Dataset entries:
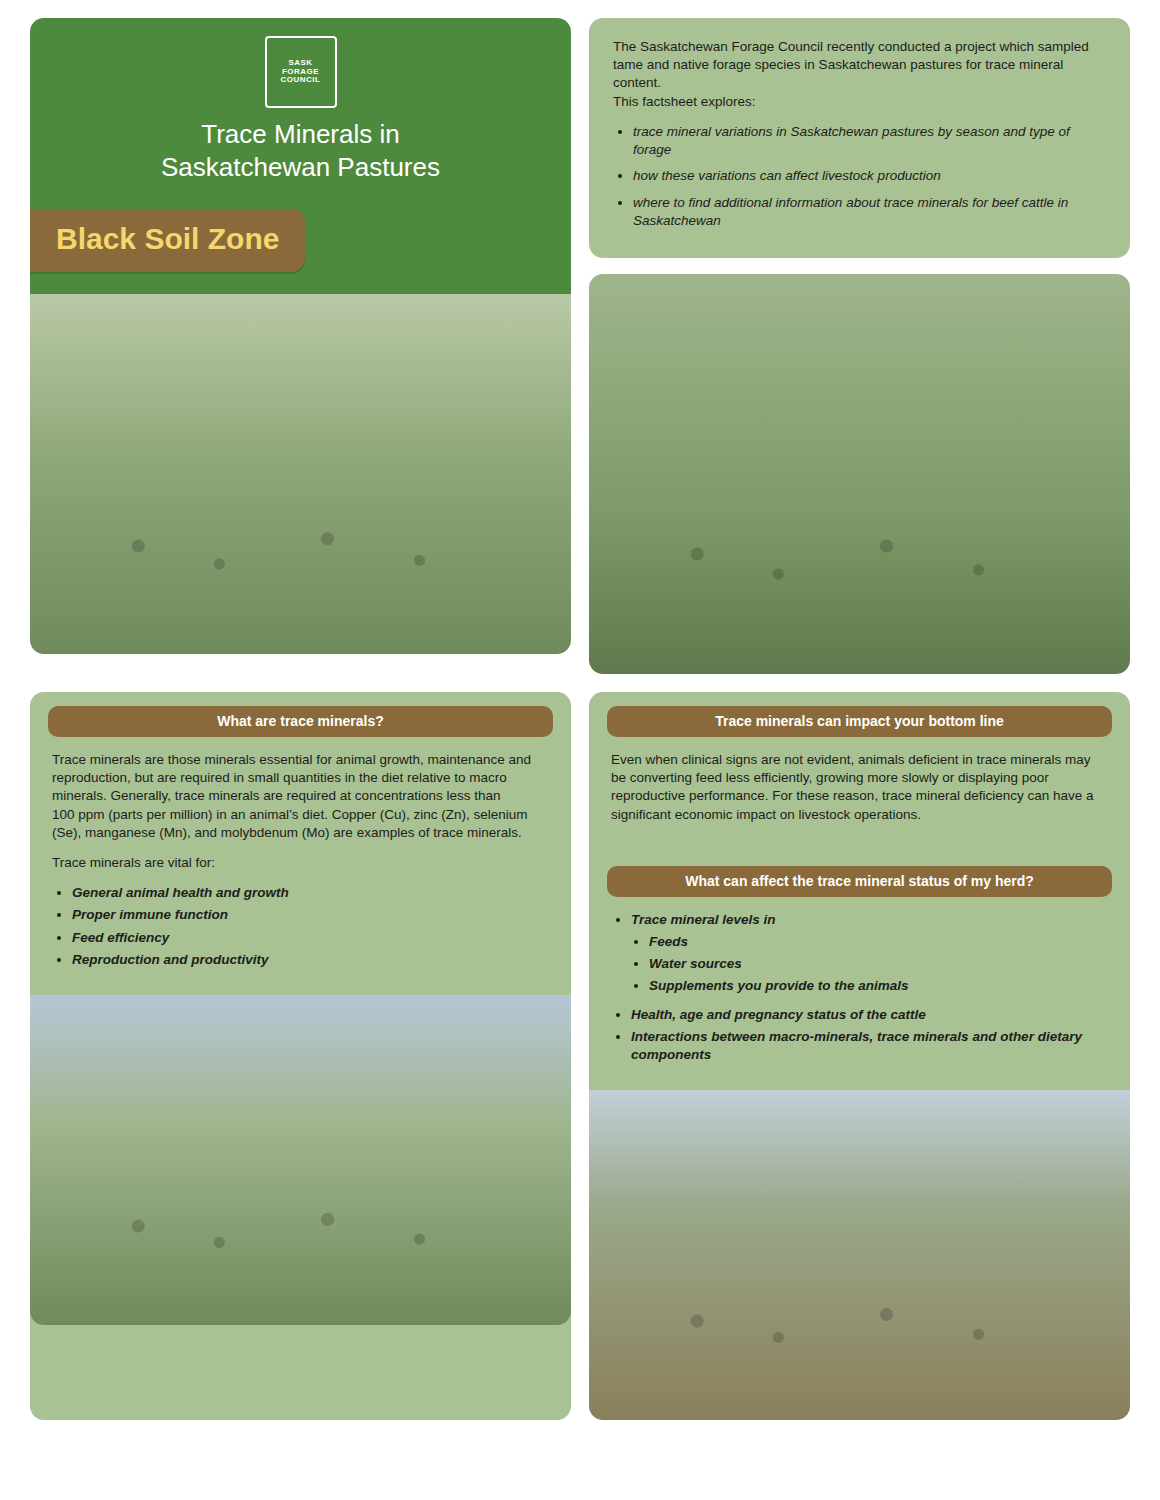Sask
Forage
Council
Trace Minerals in
Saskatchewan Pastures
Black Soil Zone
The Saskatchewan Forage Council recently conducted a project which sampled tame and native forage species in Saskatchewan pastures for trace mineral content.
This factsheet explores:
trace mineral variations in Saskatchewan pastures by season and type of forage
how these variations can affect livestock production
where to find additional information about trace minerals for beef cattle in Saskatchewan
What are trace minerals?
Trace minerals are those minerals essential for animal growth, maintenance and reproduction, but are required in small quantities in the diet relative to macro minerals. Generally, trace minerals are required at concentrations less than 100 ppm (parts per million) in an animal’s diet. Copper (Cu), zinc (Zn), selenium (Se), manganese (Mn), and molybdenum (Mo) are examples of trace minerals.
Trace minerals are vital for:
General animal health and growth
Proper immune function
Feed efficiency
Reproduction and productivity
Trace minerals can impact your bottom line
Even when clinical signs are not evident, animals deficient in trace minerals may be converting feed less efficiently, growing more slowly or displaying poor reproductive performance. For these reason, trace mineral deficiency can have a significant economic impact on livestock operations.
What can affect the trace mineral status of my herd?
Trace mineral levels in
Feeds
Water sources
Supplements you provide to the animals
Health, age and pregnancy status of the cattle
Interactions between macro-minerals, trace minerals and other dietary components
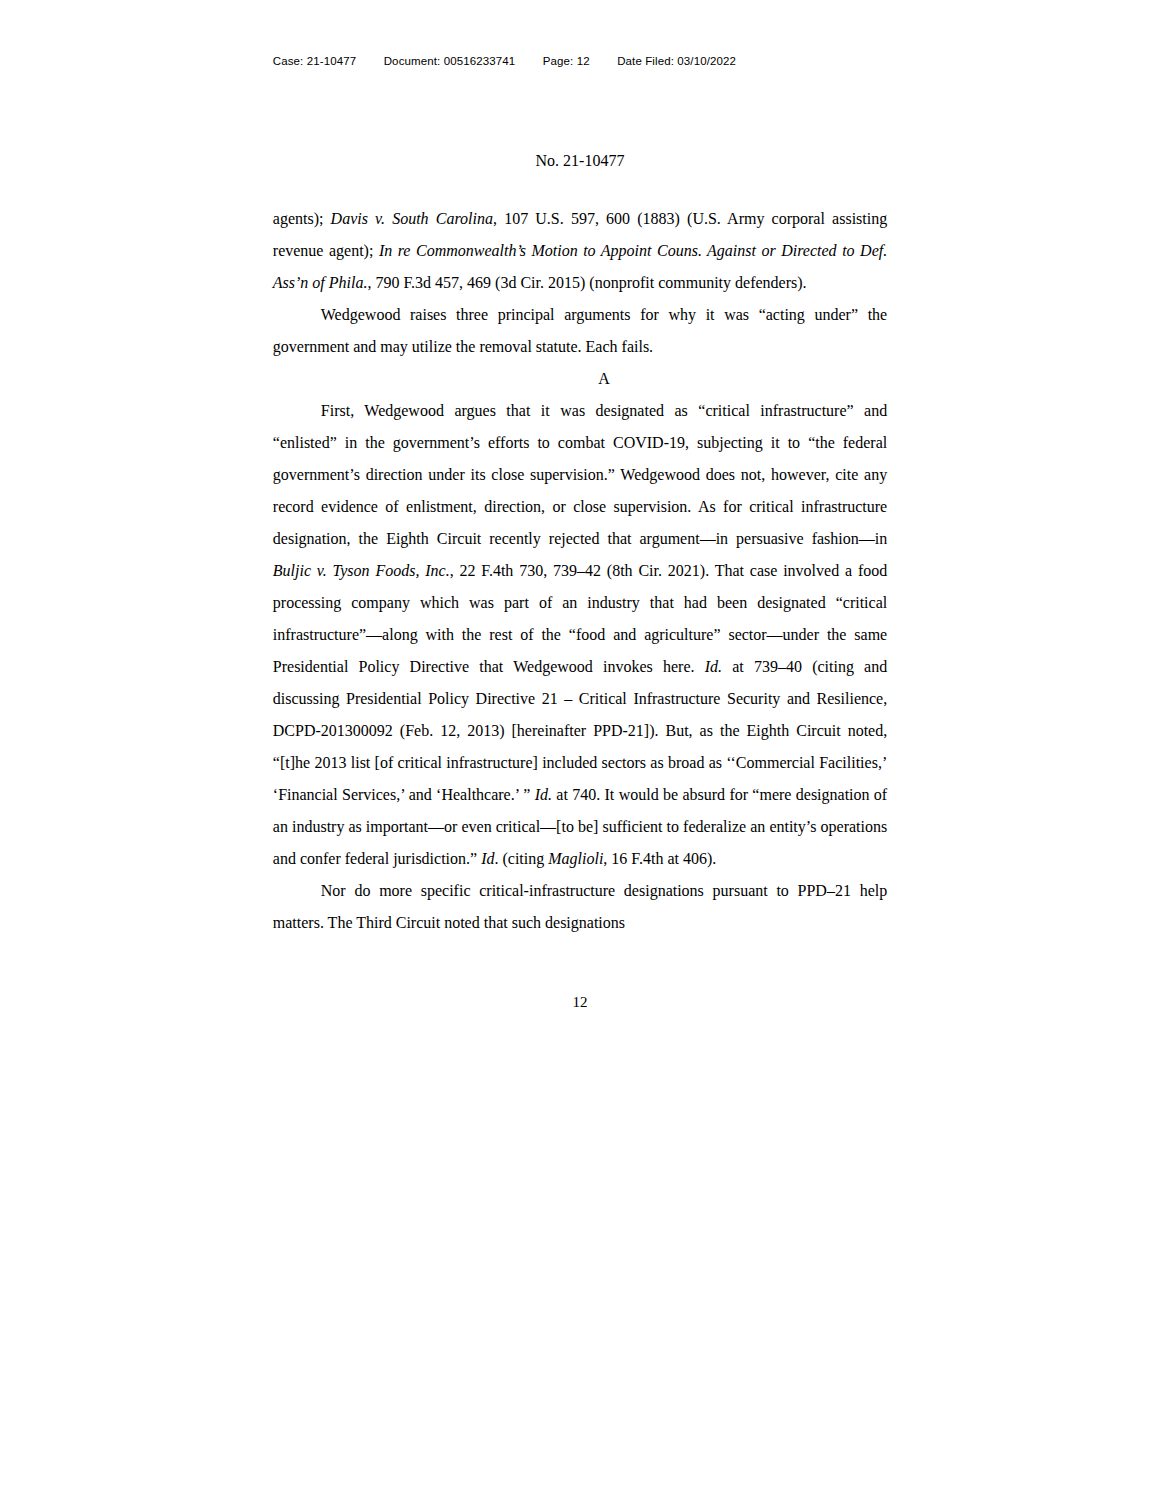Case: 21-10477 Document: 00516233741 Page: 12 Date Filed: 03/10/2022
No. 21-10477
agents); Davis v. South Carolina, 107 U.S. 597, 600 (1883) (U.S. Army corporal assisting revenue agent); In re Commonwealth’s Motion to Appoint Couns. Against or Directed to Def. Ass’n of Phila., 790 F.3d 457, 469 (3d Cir. 2015) (nonprofit community defenders).
Wedgewood raises three principal arguments for why it was “acting under” the government and may utilize the removal statute. Each fails.
A
First, Wedgewood argues that it was designated as “critical infrastructure” and “enlisted” in the government’s efforts to combat COVID-19, subjecting it to “the federal government’s direction under its close supervision.” Wedgewood does not, however, cite any record evidence of enlistment, direction, or close supervision. As for critical infrastructure designation, the Eighth Circuit recently rejected that argument—in persuasive fashion—in Buljic v. Tyson Foods, Inc., 22 F.4th 730, 739–42 (8th Cir. 2021). That case involved a food processing company which was part of an industry that had been designated “critical infrastructure”—along with the rest of the “food and agriculture” sector—under the same Presidential Policy Directive that Wedgewood invokes here. Id. at 739–40 (citing and discussing Presidential Policy Directive 21 – Critical Infrastructure Security and Resilience, DCPD-201300092 (Feb. 12, 2013) [hereinafter PPD-21]). But, as the Eighth Circuit noted, “[t]he 2013 list [of critical infrastructure] included sectors as broad as ‘‘Commercial Facilities,’ ‘Financial Services,’ and ‘Healthcare.’ ” Id. at 740. It would be absurd for “mere designation of an industry as important—or even critical—[to be] sufficient to federalize an entity’s operations and confer federal jurisdiction.” Id. (citing Maglioli, 16 F.4th at 406).
Nor do more specific critical-infrastructure designations pursuant to PPD–21 help matters. The Third Circuit noted that such designations
12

TASK TO COMPLETE: A faithful copy of all the records is required, with the pictures left out.

SOLVED EXERCISE:
Sask
Forage
Council
Trace Minerals in
Saskatchewan Pastures
Black Soil Zone
The Saskatchewan Forage Council recently conducted a project which sampled tame and native forage species in Saskatchewan pastures for trace mineral content.
This factsheet explores:
trace mineral variations in Saskatchewan pastures by season and type of forage
how these variations can affect livestock production
where to find additional information about trace minerals for beef cattle in Saskatchewan
What are trace minerals?
Trace minerals are those minerals essential for animal growth, maintenance and reproduction, but are required in small quantities in the diet relative to macro minerals. Generally, trace minerals are required at concentrations less than 100 ppm (parts per million) in an animal’s diet. Copper (Cu), zinc (Zn), selenium (Se), manganese (Mn), and molybdenum (Mo) are examples of trace minerals.
Trace minerals are vital for:
General animal health and growth
Proper immune function
Feed efficiency
Reproduction and productivity
Trace minerals can impact your bottom line
Even when clinical signs are not evident, animals deficient in trace minerals may be converting feed less efficiently, growing more slowly or displaying poor reproductive performance. For these reason, trace mineral deficiency can have a significant economic impact on livestock operations.
What can affect the trace mineral status of my herd?
Trace mineral levels in
Feeds
Water sources
Supplements you provide to the animals
Health, age and pregnancy status of the cattle
Interactions between macro-minerals, trace minerals and other dietary components
Case: 21-10477 Document: 00516233741 Page: 12 Date Filed: 03/10/2022
No. 21-10477
agents); Davis v. South Carolina, 107 U.S. 597, 600 (1883) (U.S. Army corporal assisting revenue agent); In re Commonwealth’s Motion to Appoint Couns. Against or Directed to Def. Ass’n of Phila., 790 F.3d 457, 469 (3d Cir. 2015) (nonprofit community defenders).
Wedgewood raises three principal arguments for why it was “acting under” the government and may utilize the removal statute. Each fails.
A
First, Wedgewood argues that it was designated as “critical infrastructure” and “enlisted” in the government’s efforts to combat COVID-19, subjecting it to “the federal government’s direction under its close supervision.” Wedgewood does not, however, cite any record evidence of enlistment, direction, or close supervision. As for critical infrastructure designation, the Eighth Circuit recently rejected that argument—in persuasive fashion—in Buljic v. Tyson Foods, Inc., 22 F.4th 730, 739–42 (8th Cir. 2021). That case involved a food processing company which was part of an industry that had been designated “critical infrastructure”—along with the rest of the “food and agriculture” sector—under the same Presidential Policy Directive that Wedgewood invokes here. Id. at 739–40 (citing and discussing Presidential Policy Directive 21 – Critical Infrastructure Security and Resilience, DCPD-201300092 (Feb. 12, 2013) [hereinafter PPD-21]). But, as the Eighth Circuit noted, “[t]he 2013 list [of critical infrastructure] included sectors as broad as ‘‘Commercial Facilities,’ ‘Financial Services,’ and ‘Healthcare.’ ” Id. at 740. It would be absurd for “mere designation of an industry as important—or even critical—[to be] sufficient to federalize an entity’s operations and confer federal jurisdiction.” Id. (citing Maglioli, 16 F.4th at 406).
Nor do more specific critical-infrastructure designations pursuant to PPD–21 help matters. The Third Circuit noted that such designations
12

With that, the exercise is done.